Cacciari: “La scomparsa del ragionevole dubbio nella grande nebbia sollevata dal Covid”
Massimo Cacciari
La Tecnica è infinitamente più che Tecnica e Scienza, astratta dal contesto economico e politico in cui opera, è una pura idea, forse già dal tempo di Euclide. La ricerca scientifica è l’anima del progresso tecnico che a sua volta lo è dello sviluppo economico, e il loro sistema plasma e modifica la nostra cultura, le nostre visioni del mondo, le forme di vita. Nel giudicare tale sistema e il modo del suo procedere, «complottisti» e cantori della Scienza come Verità incorrono nel medesimo pregiudizio vetero umanistico: che le cose accadano sulla base di calcoli e progetti saldamente in mano a un Soggetto “armato” di tutte le informazioni necessarie e di tutti i mezzi per realizzare i propri piani. C’è da una parte il grande Vecchio “cattivo” e dall’altra l’Ego o super Ego “buono”, quello del puro Sapere.

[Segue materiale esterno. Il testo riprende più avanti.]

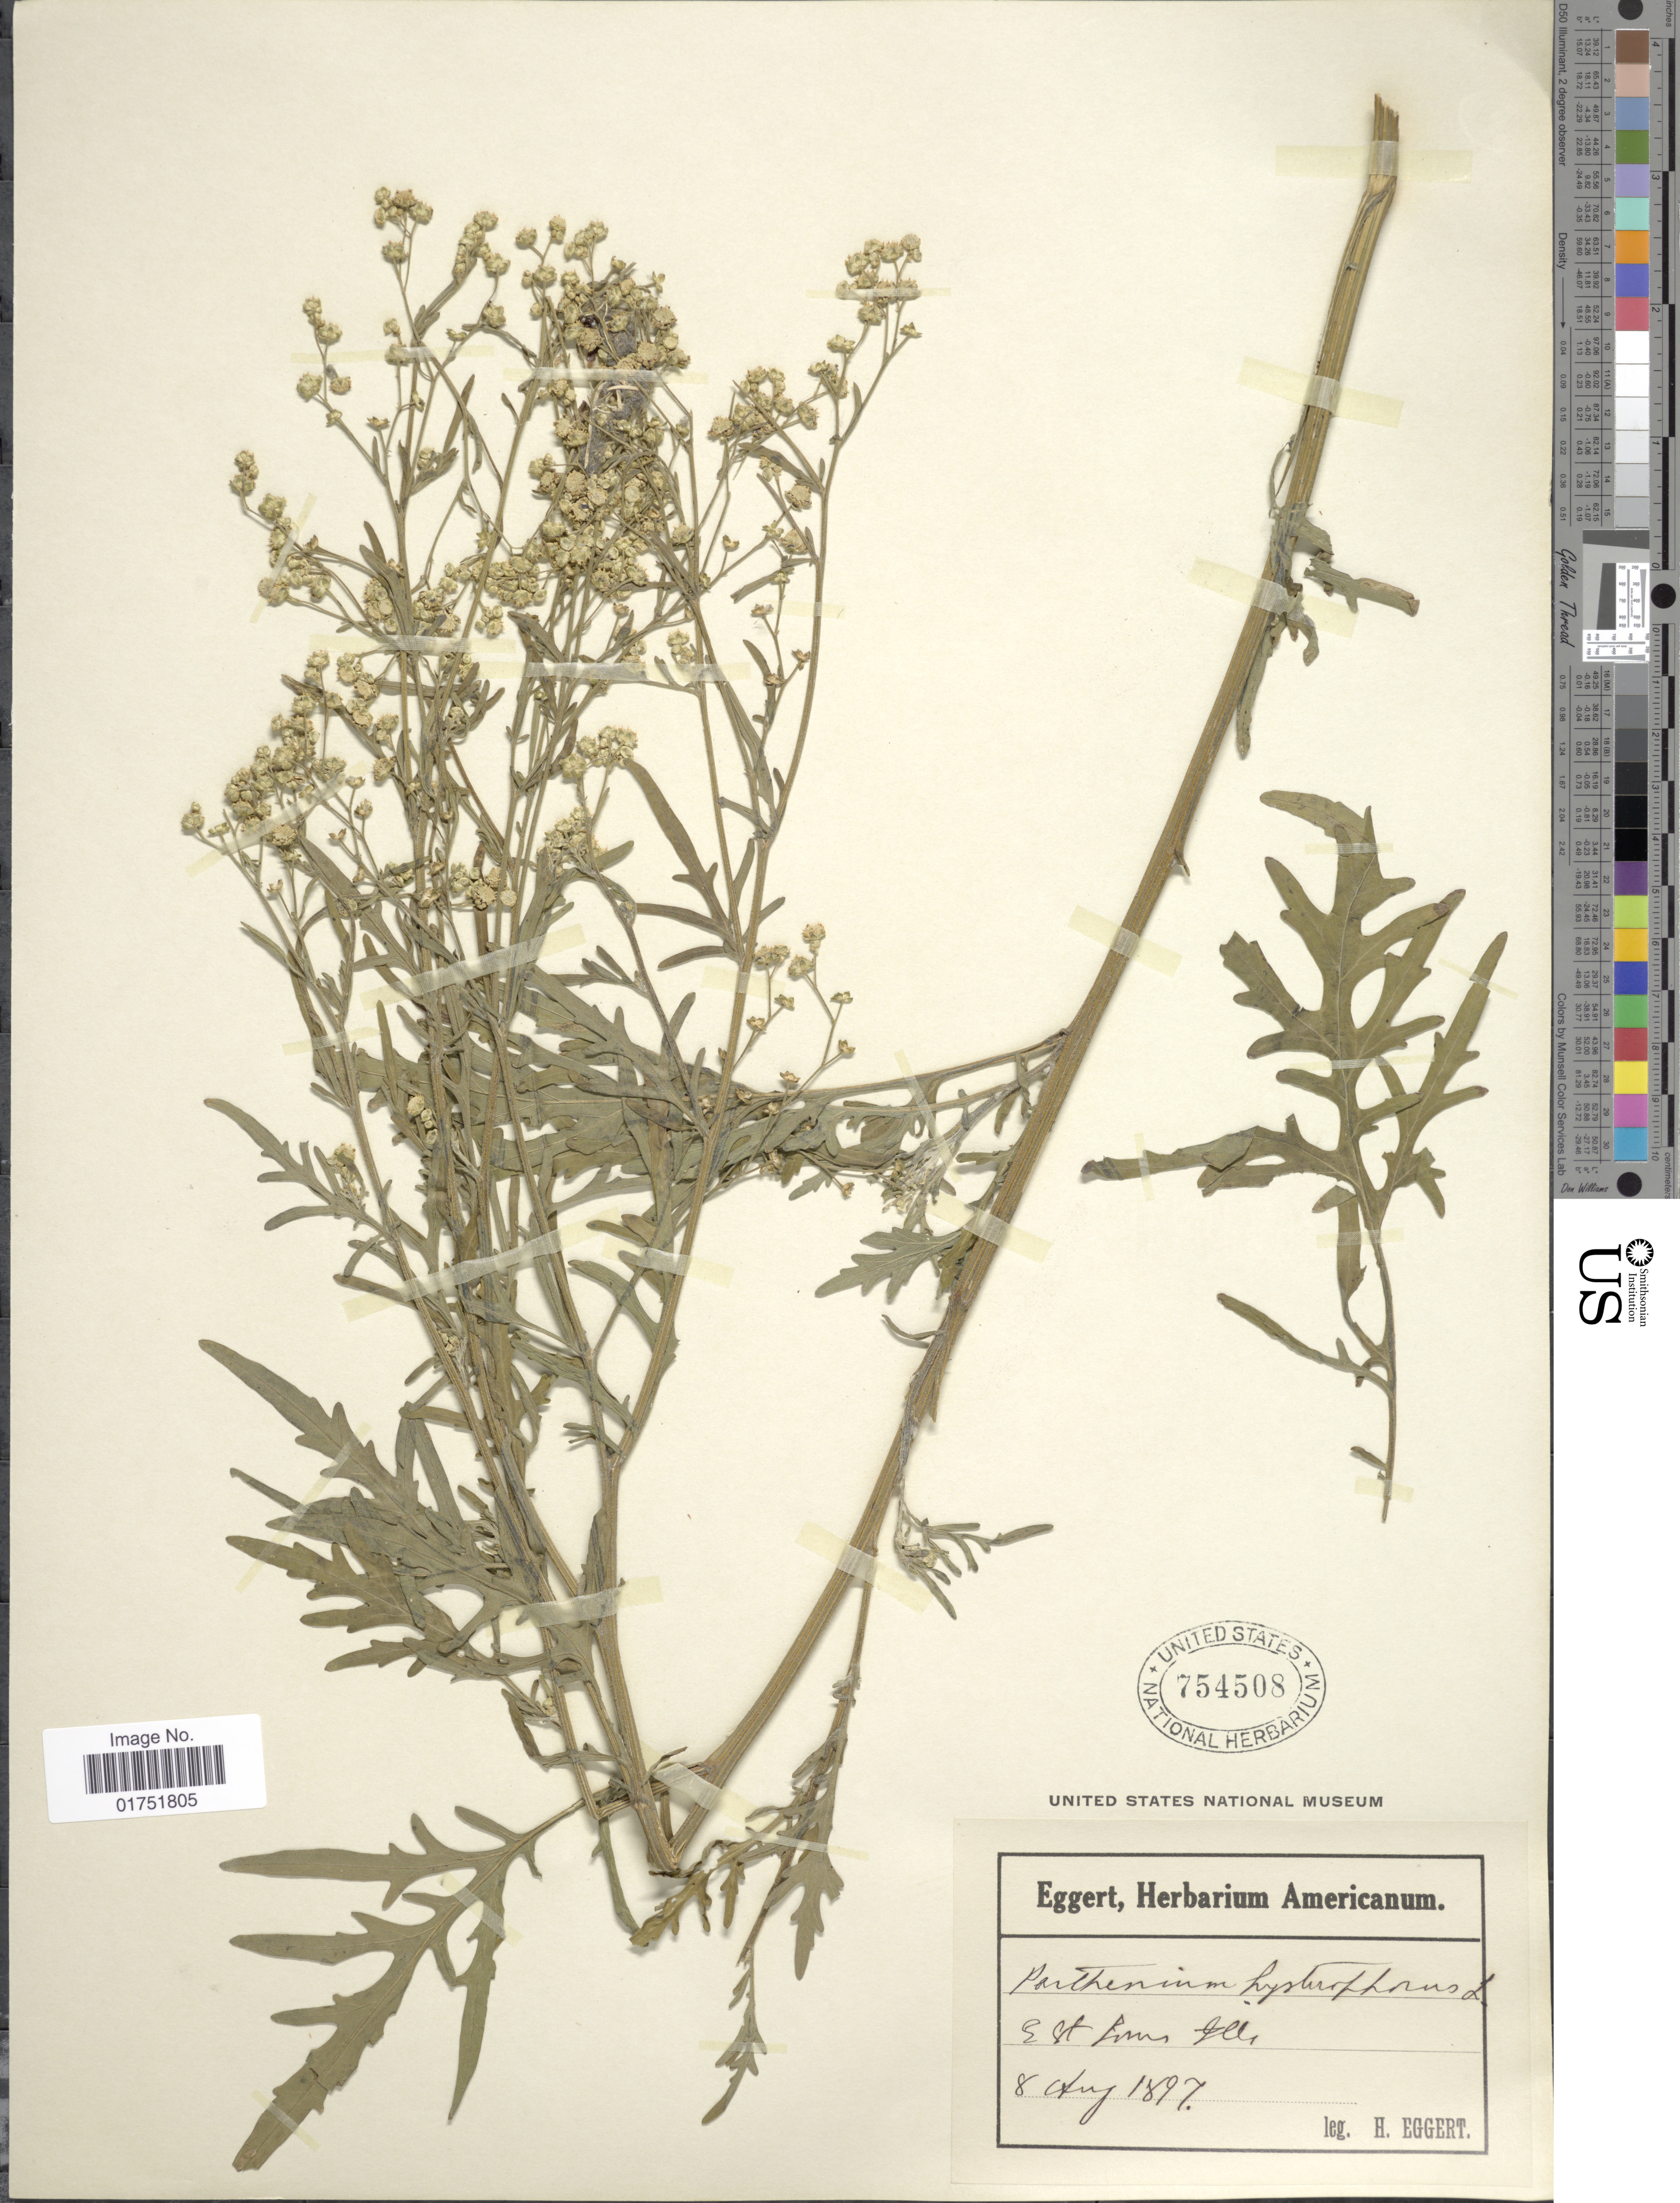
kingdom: Plantae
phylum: Tracheophyta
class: Magnoliopsida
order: Asterales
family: Asteraceae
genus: Parthenium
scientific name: Parthenium hysterophorus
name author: L.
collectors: H. Eggert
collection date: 1897-08-08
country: United States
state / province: Illinois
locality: E. St. Louis, Ills.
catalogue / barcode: US 754508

Il primo, fortunatamente, è facile da demolire, il secondo va invece criticato – ed è affare assai arduo, anche se tutta l’epistemologia contemporanea si regge su questa critica, e cioè sull’analisi dei limiti statistico probabilistici della scienza, limiti che rendono assai evanescente lo stesso confine tra scienze esatte e scienze congetturali. La scepsi che interroga, dubita, esige chiarezza dovrebbe, secondo questo metodo, essere intrinseca a ogni affermazione scientifica, ognuna dovrebbe presentarsi da sé come dubitanda.
In momenti di grande crisi come quelli che viviamo è quasi inevitabile avvenga invece il contrario. L’esigenza di uscirne al più presto e il bisogno biologico di sicurezza producono una prepotente domanda di certezze, che però si può mutare molto rapidamente in richiesta di asserzioni risolutive, innegabili. Ciò che è per sua natura complesso viene allora ridotto a uno, semplificato all’osso. Ogni ragionevole dubbio diventa semplicemente un ostacolo alla decisione.
Il pensiero critico, e cioè scientifico, non dovrebbe che opporsi, secondo i suoi stessi principi, a una simile tendenza. Ma avviene che a volte non lo faccia, o solo in qualche sua minoranza, e per motivi oggettivi, che prescindono dalla buona o cattiva fede dei singoli. Se la crisi non è governata anzitutto in sede politica, attraverso l’azione di un autorevole comando politico, è inevitabile che la domanda di risposte “oltre ogni dubbio”, di certezze assolute (passaggio illogico dal certo al Vero!), sia rivolta al Tecnico e allo Scientifico. Essi si trovano allora investiti di un ruolo del tutto improprio di “sostituti” del governo politico – o, più precisamente, quest’ultimo, per la sua debolezza, per la fragilità della sua costituzione, si maschera dietro il sapere tecnico, ne sollecita risposte univoche e riduce la propria azione di contrasto della crisi( “resilienza” si usa oggi dire), che avrebbe dovuto avere carattere sistematico, a una sola delle componenti di quest’ultima. D’altra parte, in situazioni analoghe, non può non crescere la tentazione nella comunità scientifica di svolgere funzioni generali di direzioni e di potere.